● Given text:
The young woman whose abduction is the subject of my non-fiction book The Disappearance of Maria Glenn left St Vincent, and her beloved mother, as an eleven-year-old girl, just before the eruption of La Soufrière.
At about noon on Monday 27 April 1812, the 28,000 inhabitants of St Vincent, both free and enslaved, witnessed the sudden and violent start of the eruption of La Soufrière, the huge volcano in the north of their tiny island. As great thunderous cracks split the air, the earth shook, a massive column of thick black smoke rose from the summit and volumes of red-hot sparks were spat into the atmosphere.
“In the afternoon the roaring of the mountain increased and at seven o’clock the flames burst forth, and the dreadful eruption began,” wrote barrister and plantation owner Hugh P. Keane. A hundred miles away on Barbados, Captain George Palmer Hawkins mistook the noise and smell for cannon fire and was convinced the French were attacking.
The volcano was not just a thing of terror — it was also sublimely beautiful, and three days after the volcano first stirred, Keane rose early to sketch the scene, with the volcano’s sulphurous vapours curling skyward and the air filled with layers of yellows, reds and rusts. His drawing, now lost, somehow made its way to an acquaintance, the artist J. M. W. Turner, who used it as inspiration for a work he showed at the Royal Academy in 1815. Turner’s painting is now in the collection of the University of Liverpool.
The anonymous writer of a letter to a merchant in Glasgow hired a sloop for a nighttime voyage of discovery along the coast.

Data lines

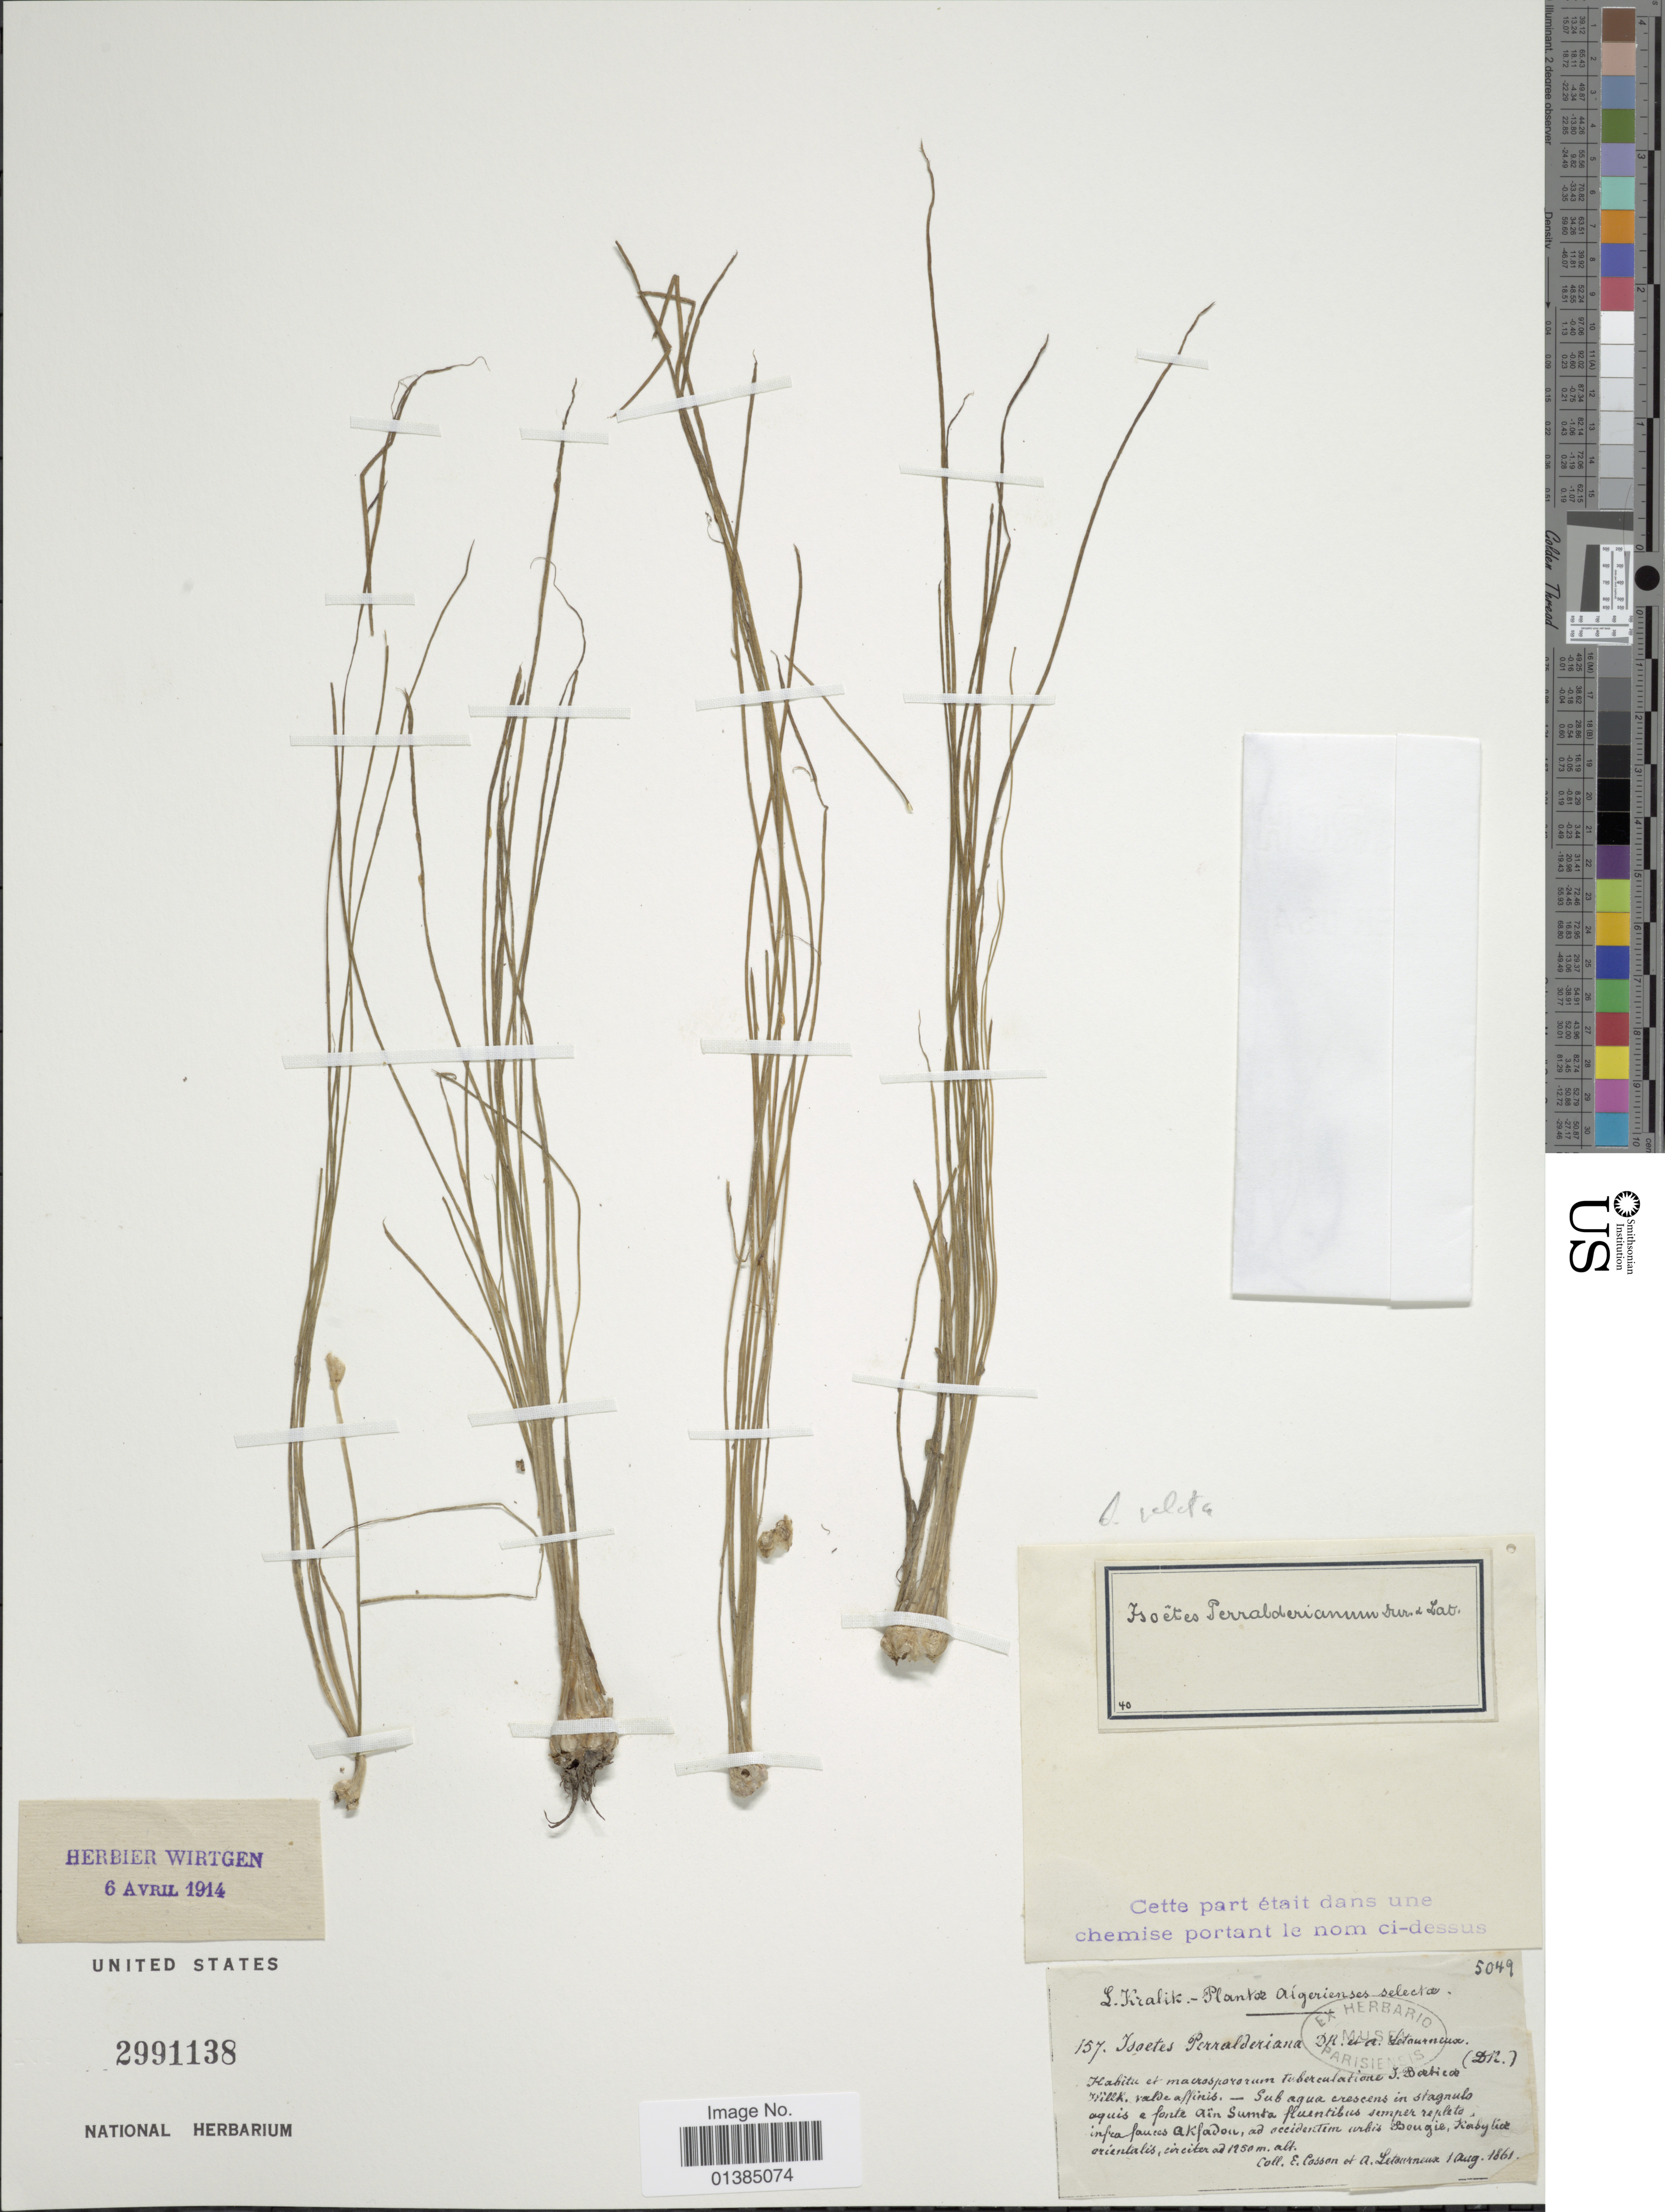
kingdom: Plantae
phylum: Tracheophyta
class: Lycopodiopsida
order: Isoetales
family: Isoetaceae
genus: Isoetes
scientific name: Isoetes velata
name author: A. Braun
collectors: E. Cosson & A. Letourneux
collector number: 5049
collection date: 1861-08-01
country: Algeria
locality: Sub agua crescens in stagnulo aquis e fonte Aïn Sumta fluentibus semper repleto, infrafauces Akfadou, ad occidentem urbis Bougie, Kabylia orientalis.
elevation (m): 1750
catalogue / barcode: US 2991138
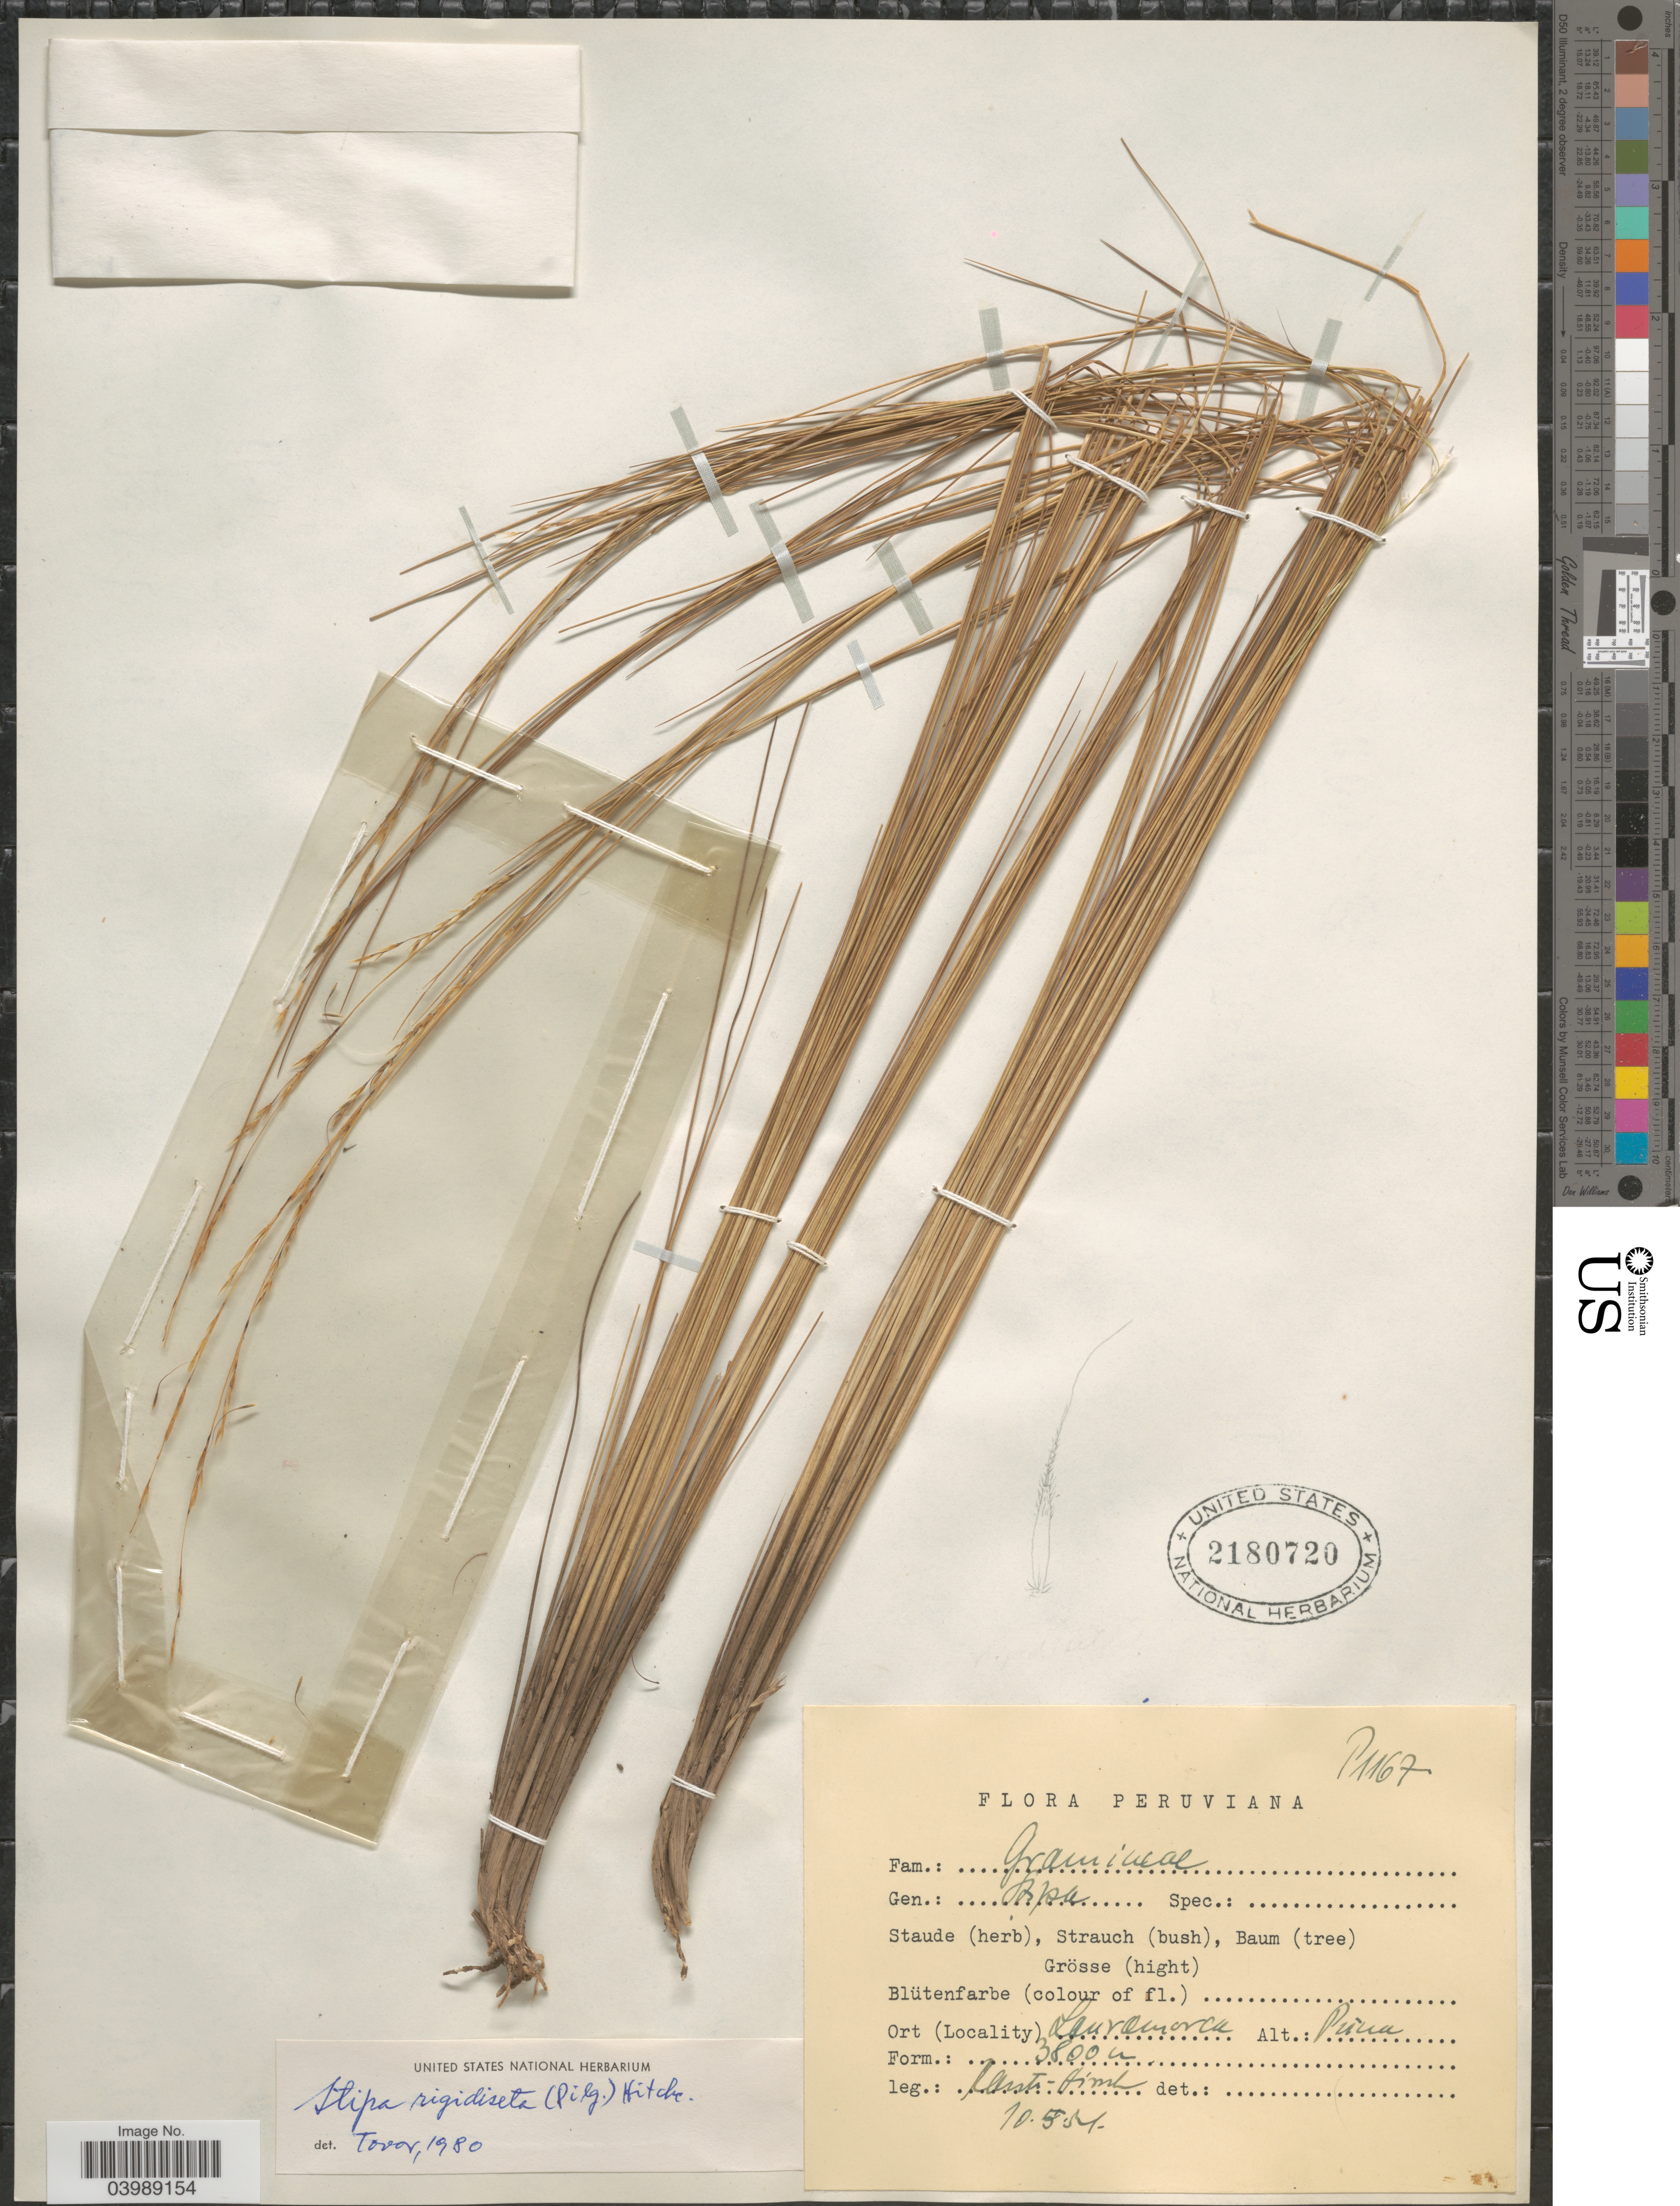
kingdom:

● Exercise requirements: According to the text on the 1812 eruption of La Soufrière, which institution now holds Turner's painting?

● Response to the exercise: The University of Liverpool holds it in its collection.